Pick to Totes
The Kiva material handling system enables operators
to pick items and cases into totes for kitting, store replenishment
and internal order transfers. Mobile robotic drive units
bring inventory pods to workers who use a simple
pick-to-light/put-to-light interface to fill each order. The
operator completes the entire order without moving from their pick
station and typically picks multiple orders at the same time. In
addition, the system controls the sequence in which items are
retrieved, allowing heavy-to-light tote loading, layered picks,
picks by product group, and pick-to-plan-o-gram for store
restocking.
Features of Using Totes
Fast Picking - The operator is presented with a new
pick face location every six seconds, as if they had infinite pick
face density with zero walking. Picks can be from inventory
shelving pods or from full pallets on pod pallet bases.

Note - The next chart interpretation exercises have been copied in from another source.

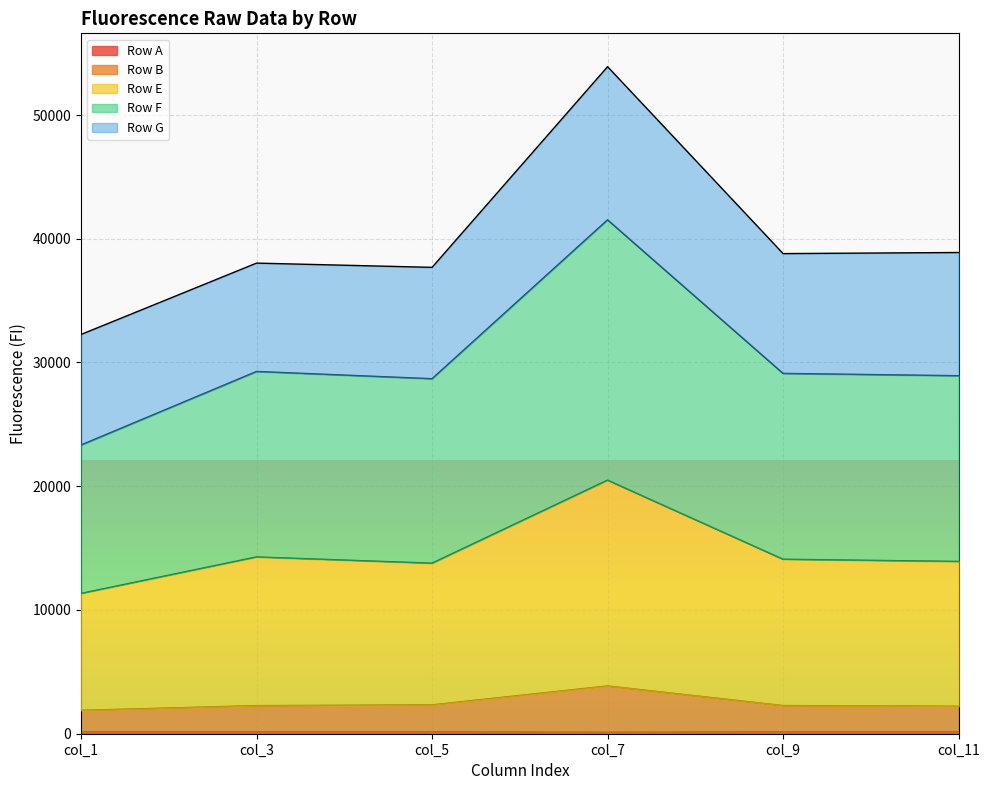

True or false: Row A and Row F cross at least once.

False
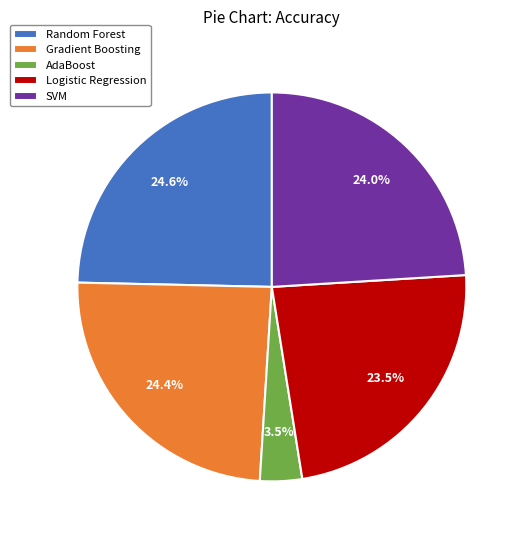

To the nearest percent, what is the average slice percentage?

20%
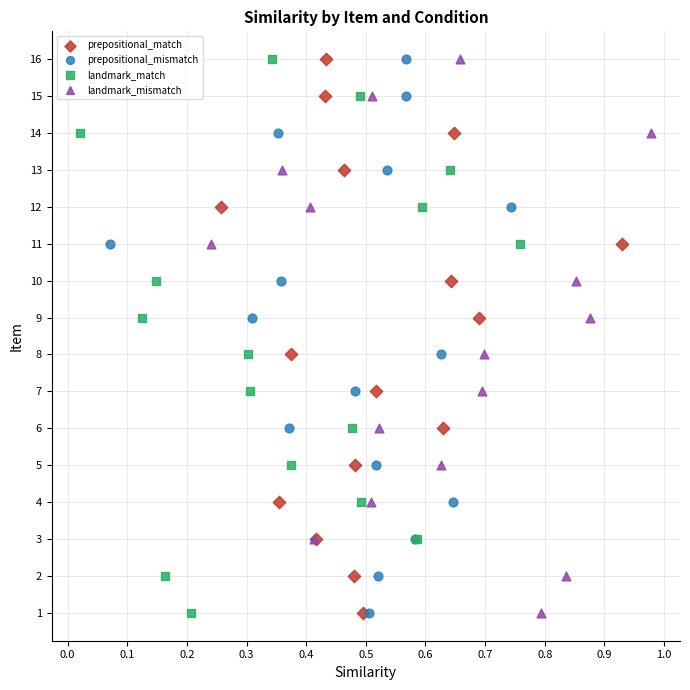

What are all the series names shown in the legend?

prepositional_match, prepositional_mismatch, landmark_match, landmark_mismatch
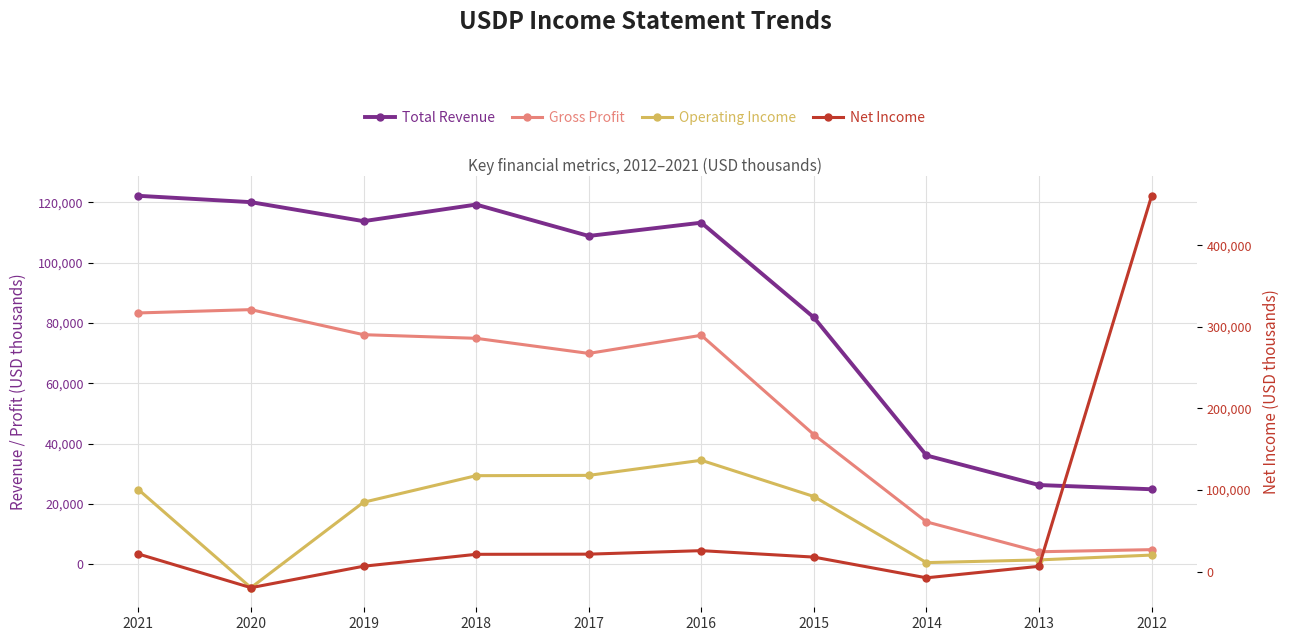

The Net Income series shows 9125 at 2015. True or false?

False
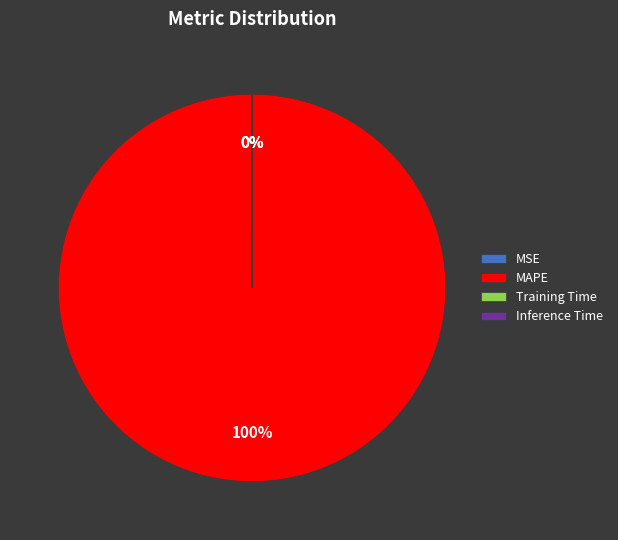

True or false: Inference Time accounts for 0% of the total.

True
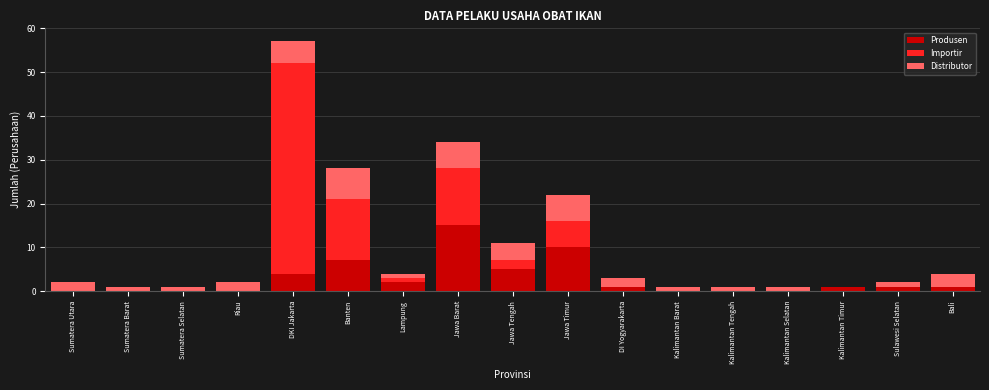

What is the sum of all Produsen values?

47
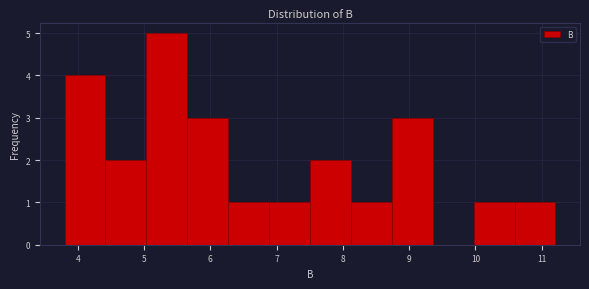

How tall is the bar that spans 10.6 to 11.2 on the x-axis? Neither the bar edges nor the heights are printed on the chart, so give them approximately, as read against the axes.

1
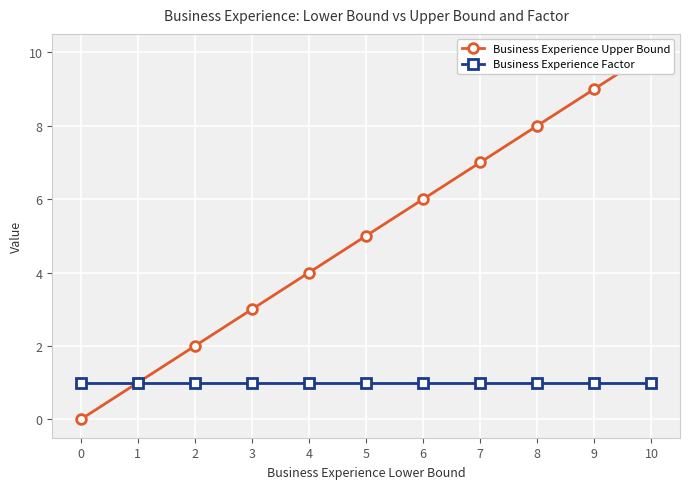

True or false: Business Experience Upper Bound and Business Experience Factor cross at least once.

False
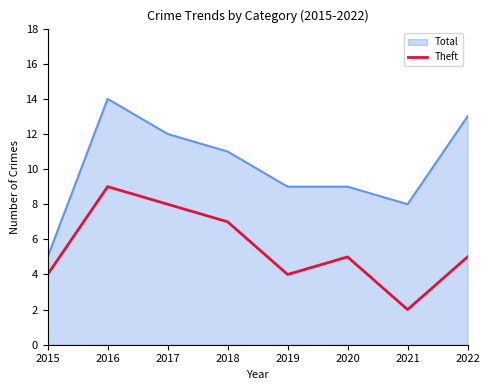

What is the difference between the second highest and minimum values in the Theft series?

6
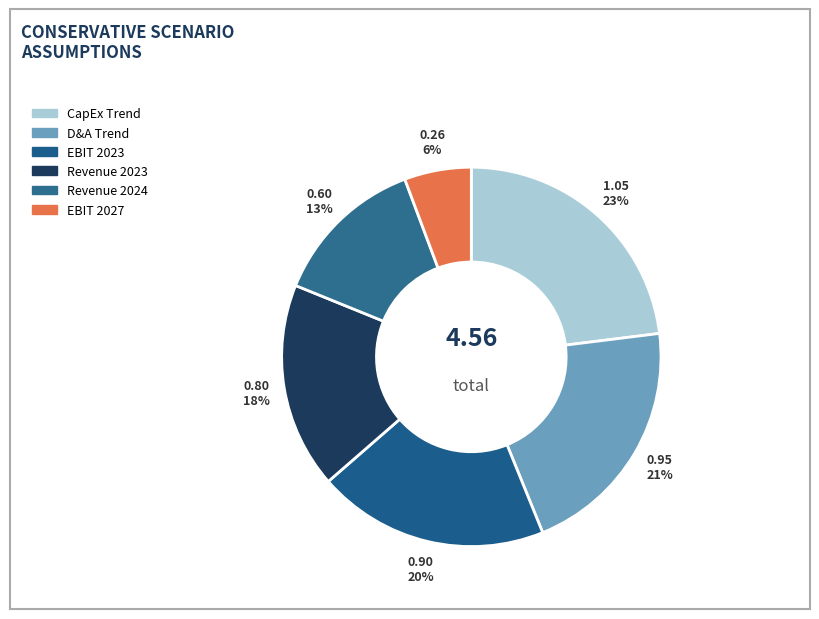

How many segments does this pie chart have?

6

High Volume Order Picking - Kiva customers pick
hundreds of thousands of lines per day into totes for store
re-stocking from a single facility using the Kiva order fulfillment
system.
Flexible Tote Induction - Prior to picking,
totes must be inducted for processing. This can either be
done at special induction stations where the totes are assigned to
specific orders then placed on shuttles and taken to pick stations
then on to shipping. Or, totes may be inducted right at the
pick station and pushed onto take-away conveyors for finishing and
shipping.
Kitting, Layering and Grouping - The Kiva solution
can present inventory in any order for picking. This allows
customers to implement kitting, layering and grouping strategies
for order processing without having to think about warehouse
layouts. Some customers pick a layer of a product family then
add a tote divider and pick another layer consisting of a different
product family so that the product in the totes is easily put away
by the final customer.
Pick Verification - The pick-to-light,
put-to-light and barcode scanning tasks are configurable to suit a
customer's specific workflow. Some customers scan every item
upon every pick. Some customers only scan one item when
multiples of the same are ordered, and then confirm the quantity
via the station computer screen or rack light buttons. Some
customers do not scan-at-pick because they scan during
replenishment, their inventory and bin accuracy is very high and
they are shipping to internal customers.